A maioria dos israelenses se opõe ao plano do governo de anexar partes da Cisjordânia, segundo uma nova pesquisa encomendada e publicada pela Iniciativa de Genebra.
Segundo a pesquisa, 41,7% dos cidadãos israelenses se opõem à anexação, enquanto 32,2% dos participantes disseram apoiar a medida, afirmou o grupo em comunicado.
A pesquisa também mostra que 48% dos israelenses acreditam que essa iniciativa prejudicaria as chances de alcançar a paz com os palestinos, enquanto apenas 13,8% acreditam que contribuiria para os esforços de paz. 
Apenas 3,5% dos entrevistados indicaram que anexar partes da Cisjordânia era uma prioridade para o país, muito atrás da economia (42,4%), saúde pública (24,6%) e segurança (17,4%).
A questão da anexação também divide os israelenses que se identificam como eleitores de Netanyahu, com apenas metade de seus apoiadores apoiando a campanha de anexação do líder do partido Likud, segundo a pesquisa.

A pesquisa foi realizada no início de junho e entrevistou 621 indivíduos representando a população adulta de Israel. A margem de erro foi estimada em 3,9% pelo instituto da pesquisa.

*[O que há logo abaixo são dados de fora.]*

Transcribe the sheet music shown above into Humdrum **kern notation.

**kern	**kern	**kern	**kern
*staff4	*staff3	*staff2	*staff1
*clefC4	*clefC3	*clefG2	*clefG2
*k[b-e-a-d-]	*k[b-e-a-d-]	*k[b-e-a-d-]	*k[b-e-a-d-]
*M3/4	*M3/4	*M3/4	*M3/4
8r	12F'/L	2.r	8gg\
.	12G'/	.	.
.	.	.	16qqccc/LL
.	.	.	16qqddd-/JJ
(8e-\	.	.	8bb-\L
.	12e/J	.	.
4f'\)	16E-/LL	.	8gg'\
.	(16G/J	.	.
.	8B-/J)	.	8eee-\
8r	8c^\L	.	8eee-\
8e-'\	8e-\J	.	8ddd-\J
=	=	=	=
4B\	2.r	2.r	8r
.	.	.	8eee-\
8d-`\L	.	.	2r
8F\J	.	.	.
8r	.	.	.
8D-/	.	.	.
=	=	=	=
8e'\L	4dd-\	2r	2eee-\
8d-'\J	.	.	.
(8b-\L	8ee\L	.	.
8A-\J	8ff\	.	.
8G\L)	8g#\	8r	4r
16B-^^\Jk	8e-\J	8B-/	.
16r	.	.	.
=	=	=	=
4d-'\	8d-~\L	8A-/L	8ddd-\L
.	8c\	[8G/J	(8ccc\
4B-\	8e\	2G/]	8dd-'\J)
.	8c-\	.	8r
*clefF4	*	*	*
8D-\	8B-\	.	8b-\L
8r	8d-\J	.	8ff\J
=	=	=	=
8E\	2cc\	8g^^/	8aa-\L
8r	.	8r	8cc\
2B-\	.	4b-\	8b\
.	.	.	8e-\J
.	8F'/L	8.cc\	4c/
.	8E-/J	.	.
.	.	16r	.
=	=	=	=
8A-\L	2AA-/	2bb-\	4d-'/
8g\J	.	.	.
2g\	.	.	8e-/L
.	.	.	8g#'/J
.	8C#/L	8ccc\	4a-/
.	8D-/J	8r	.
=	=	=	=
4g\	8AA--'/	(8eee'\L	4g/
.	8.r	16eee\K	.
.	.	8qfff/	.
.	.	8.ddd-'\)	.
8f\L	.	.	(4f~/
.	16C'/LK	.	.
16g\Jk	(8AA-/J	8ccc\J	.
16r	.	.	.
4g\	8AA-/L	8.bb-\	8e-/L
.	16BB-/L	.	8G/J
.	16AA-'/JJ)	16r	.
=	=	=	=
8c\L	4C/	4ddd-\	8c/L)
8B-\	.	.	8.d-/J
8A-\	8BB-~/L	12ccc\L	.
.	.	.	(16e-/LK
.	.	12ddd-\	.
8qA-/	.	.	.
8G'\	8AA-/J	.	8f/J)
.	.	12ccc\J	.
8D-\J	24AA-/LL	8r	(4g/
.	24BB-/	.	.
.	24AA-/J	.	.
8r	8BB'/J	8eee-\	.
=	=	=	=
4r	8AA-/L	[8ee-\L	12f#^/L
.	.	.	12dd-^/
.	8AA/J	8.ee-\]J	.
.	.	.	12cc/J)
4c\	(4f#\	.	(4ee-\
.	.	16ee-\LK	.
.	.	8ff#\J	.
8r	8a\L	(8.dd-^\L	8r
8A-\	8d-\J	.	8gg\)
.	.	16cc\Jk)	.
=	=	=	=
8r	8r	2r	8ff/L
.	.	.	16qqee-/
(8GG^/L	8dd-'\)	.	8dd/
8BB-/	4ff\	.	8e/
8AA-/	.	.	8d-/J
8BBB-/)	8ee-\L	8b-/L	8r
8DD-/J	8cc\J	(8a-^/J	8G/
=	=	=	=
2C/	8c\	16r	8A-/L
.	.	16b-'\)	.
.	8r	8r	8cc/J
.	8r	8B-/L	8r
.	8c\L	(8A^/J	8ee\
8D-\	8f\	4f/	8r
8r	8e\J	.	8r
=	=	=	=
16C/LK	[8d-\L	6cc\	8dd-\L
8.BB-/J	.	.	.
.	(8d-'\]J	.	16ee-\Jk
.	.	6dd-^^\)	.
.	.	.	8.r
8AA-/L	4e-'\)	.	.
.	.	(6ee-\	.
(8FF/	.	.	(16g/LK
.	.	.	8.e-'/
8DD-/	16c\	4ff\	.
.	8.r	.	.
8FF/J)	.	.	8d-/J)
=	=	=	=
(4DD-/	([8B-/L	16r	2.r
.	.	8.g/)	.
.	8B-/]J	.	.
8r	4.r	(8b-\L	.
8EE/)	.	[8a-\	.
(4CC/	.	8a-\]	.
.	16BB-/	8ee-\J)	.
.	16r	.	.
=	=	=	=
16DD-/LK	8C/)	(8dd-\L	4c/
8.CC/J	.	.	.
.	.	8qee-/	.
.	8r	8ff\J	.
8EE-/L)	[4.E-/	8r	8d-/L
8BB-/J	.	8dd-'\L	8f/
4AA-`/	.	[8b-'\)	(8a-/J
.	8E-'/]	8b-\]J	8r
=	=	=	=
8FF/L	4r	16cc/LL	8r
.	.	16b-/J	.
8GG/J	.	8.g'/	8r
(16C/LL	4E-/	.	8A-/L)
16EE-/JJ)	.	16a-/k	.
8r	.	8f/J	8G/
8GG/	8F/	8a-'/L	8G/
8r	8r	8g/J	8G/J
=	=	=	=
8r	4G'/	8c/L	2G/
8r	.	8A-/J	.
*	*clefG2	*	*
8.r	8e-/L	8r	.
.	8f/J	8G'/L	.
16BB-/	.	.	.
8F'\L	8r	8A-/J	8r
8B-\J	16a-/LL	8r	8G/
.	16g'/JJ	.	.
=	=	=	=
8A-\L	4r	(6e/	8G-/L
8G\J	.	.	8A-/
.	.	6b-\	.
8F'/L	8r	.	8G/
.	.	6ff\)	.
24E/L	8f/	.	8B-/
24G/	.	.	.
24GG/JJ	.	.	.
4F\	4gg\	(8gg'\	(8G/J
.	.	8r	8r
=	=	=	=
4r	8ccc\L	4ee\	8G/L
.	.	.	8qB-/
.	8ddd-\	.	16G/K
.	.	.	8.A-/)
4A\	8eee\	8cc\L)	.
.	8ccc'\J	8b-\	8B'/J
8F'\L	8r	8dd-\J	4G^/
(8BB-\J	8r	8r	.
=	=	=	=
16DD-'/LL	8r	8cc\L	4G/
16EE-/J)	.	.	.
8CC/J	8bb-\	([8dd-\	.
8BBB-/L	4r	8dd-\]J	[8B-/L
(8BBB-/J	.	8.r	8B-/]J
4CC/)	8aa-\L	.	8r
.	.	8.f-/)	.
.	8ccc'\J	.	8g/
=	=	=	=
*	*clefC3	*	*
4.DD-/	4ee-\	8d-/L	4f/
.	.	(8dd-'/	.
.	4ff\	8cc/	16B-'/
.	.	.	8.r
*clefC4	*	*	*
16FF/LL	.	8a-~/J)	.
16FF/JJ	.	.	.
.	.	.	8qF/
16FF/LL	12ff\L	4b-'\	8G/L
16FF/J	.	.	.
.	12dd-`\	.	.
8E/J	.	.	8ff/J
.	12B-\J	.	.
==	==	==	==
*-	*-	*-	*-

De acordo com o acordo de coalizão assinado com o atual ministro da Defesa Benny Gantz, a porta para iniciar o esforço de anexação de Israel só pode começar após 1º de julho de 2020. 
Netanyahu terá que apresentar sua estratégia delineando a implementação do plano de acordo com o plano de paz do governo Trump no Oriente Médio, que permite a anexação de Israel do vale do Jordão e assentamentos judaicos na Cisjordânia.
Mas Washington teria pedido a Jerusalém que diminuísse seus planos de estender sua soberania sobre o território disputado, citando a atual epidemia de coronavírus e os protestos massivos de justiça racial que estão ocorrendo nas principais cidades dos EUA, segundo o Ynet News no domingo.